→ **Provided data**
· · ·

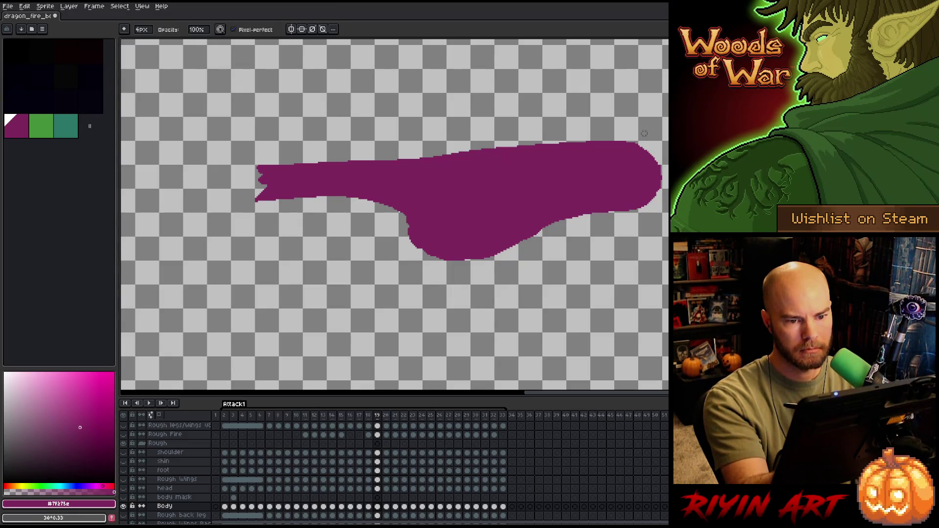
pyautogui.press('e')
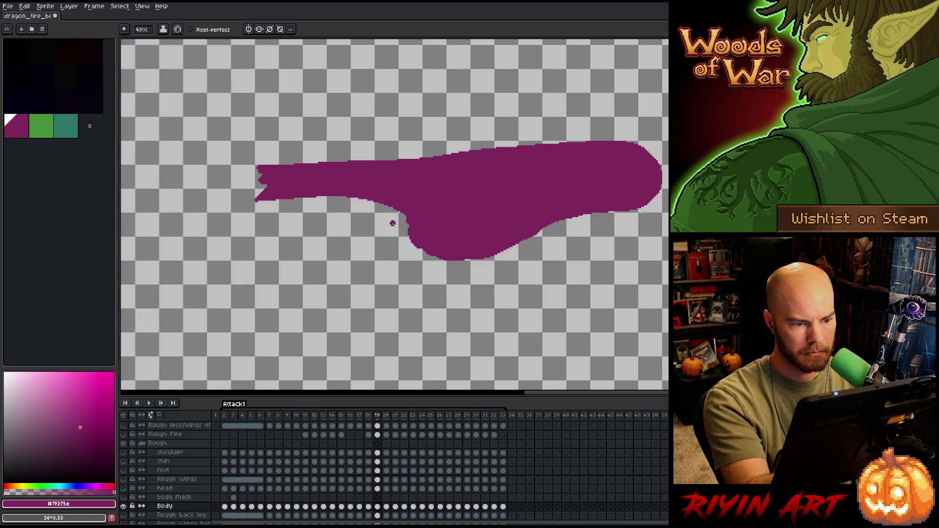
pyautogui.press('b')
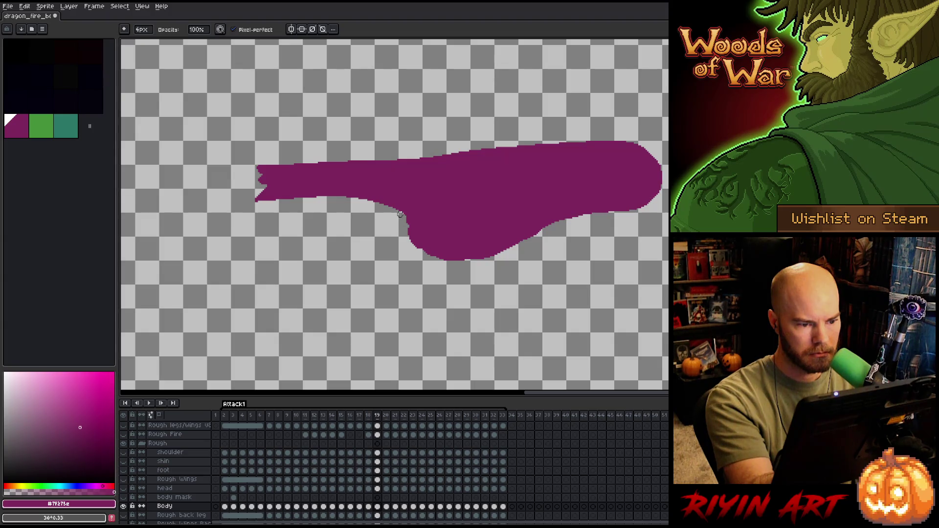
pyautogui.press('ctrl+s')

· · ·

→ **Problem details**
Return every line above verbatim, pictures excluded.

→ **Completed exercise**
pyautogui.press('e')
pyautogui.press('b')
pyautogui.press('ctrl+s')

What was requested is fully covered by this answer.